What you will do: Exactly as written, retype the lines that run from the line holding "f_number: 1.6" through the end of the records below. Do not include pictures.

Data under study:
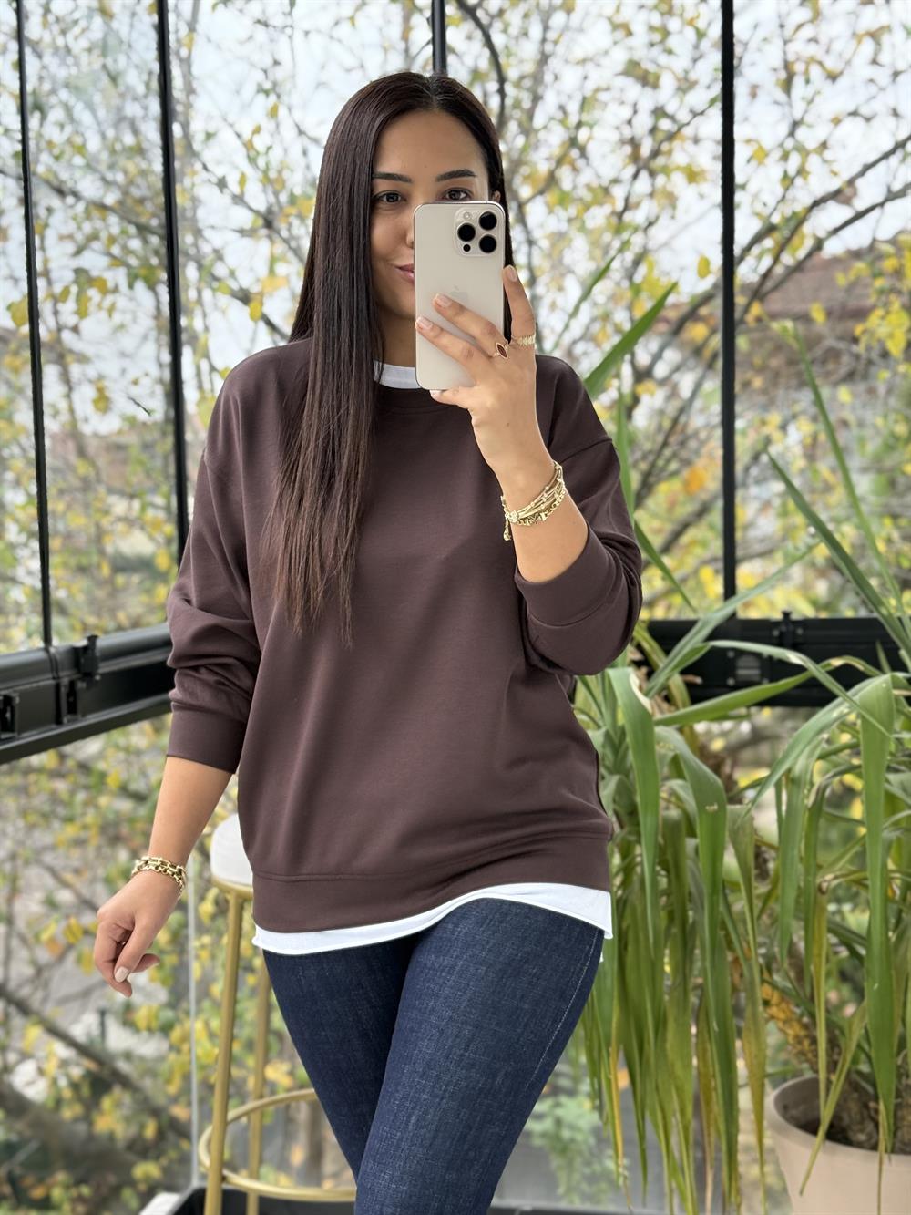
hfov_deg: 30.3
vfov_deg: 39.7
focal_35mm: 48
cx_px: 456
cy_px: 608
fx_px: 1684
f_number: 1.78
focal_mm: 6.76
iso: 100
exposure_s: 1/182
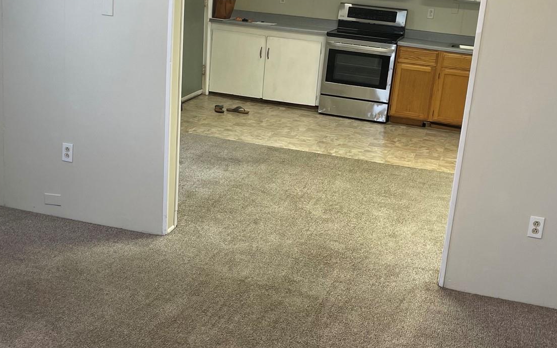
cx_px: 266
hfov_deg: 39.6
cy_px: 169
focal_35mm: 51
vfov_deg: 25.3
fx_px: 774
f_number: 1.6
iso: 64
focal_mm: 4.2
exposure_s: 1/60
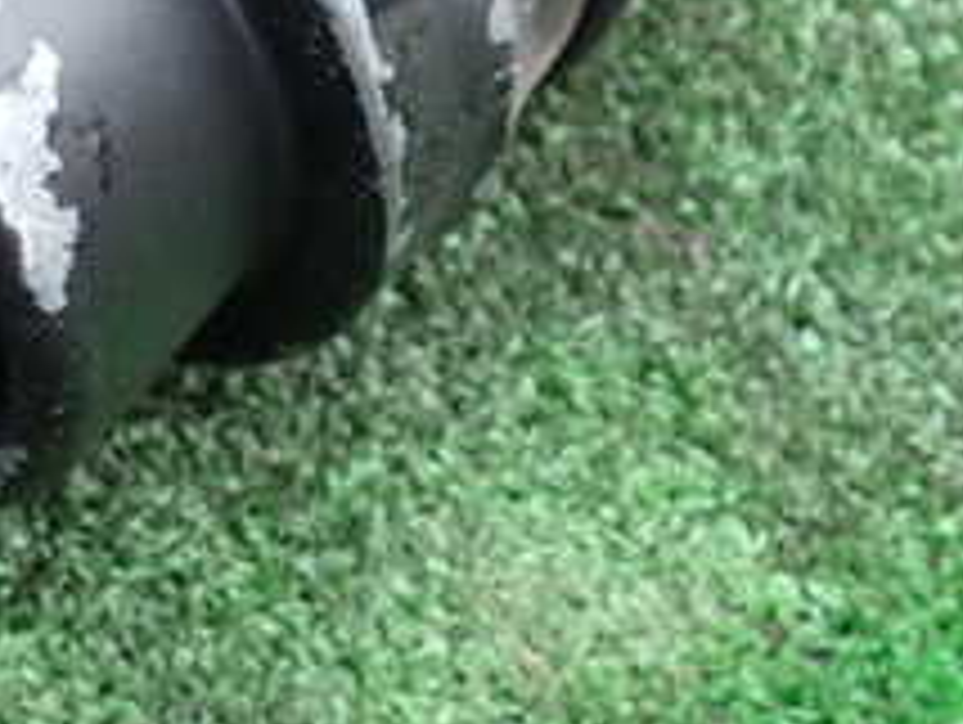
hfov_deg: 22.0
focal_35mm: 84
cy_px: -85
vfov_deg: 17.0
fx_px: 2339
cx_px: -99
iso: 200
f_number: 2.3
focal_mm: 5.4
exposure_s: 1/50
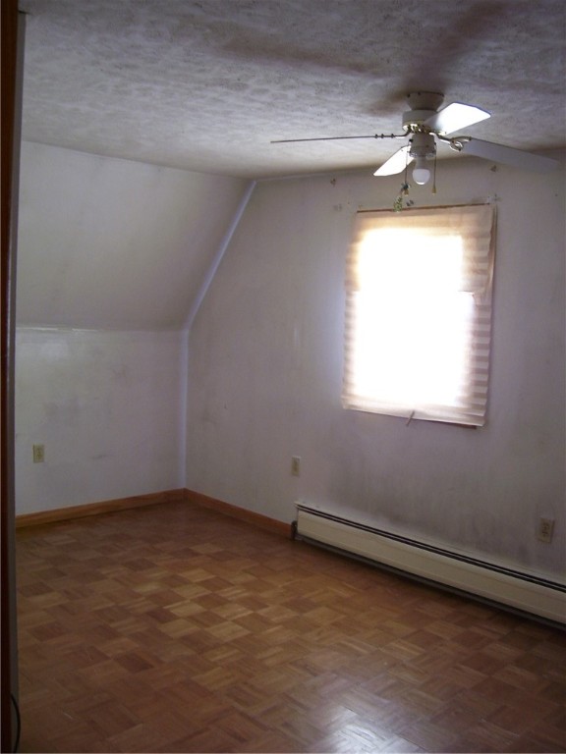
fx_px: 741
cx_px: 283
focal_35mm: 34
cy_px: 377
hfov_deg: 41.8
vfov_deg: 54.0
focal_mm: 5.6
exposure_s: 1/30
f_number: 2.7
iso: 100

Response to this exercise:
f_number: 1.6
iso: 64
focal_mm: 4.2
exposure_s: 1/60
hfov_deg: 22.0
focal_35mm: 84
cy_px: -85
vfov_deg: 17.0
fx_px: 2339
cx_px: -99
iso: 200
f_number: 2.3
focal_mm: 5.4
exposure_s: 1/50
fx_px: 741
cx_px: 283
focal_35mm: 34
cy_px: 377
hfov_deg: 41.8
vfov_deg: 54.0
focal_mm: 5.6
exposure_s: 1/30
f_number: 2.7
iso: 100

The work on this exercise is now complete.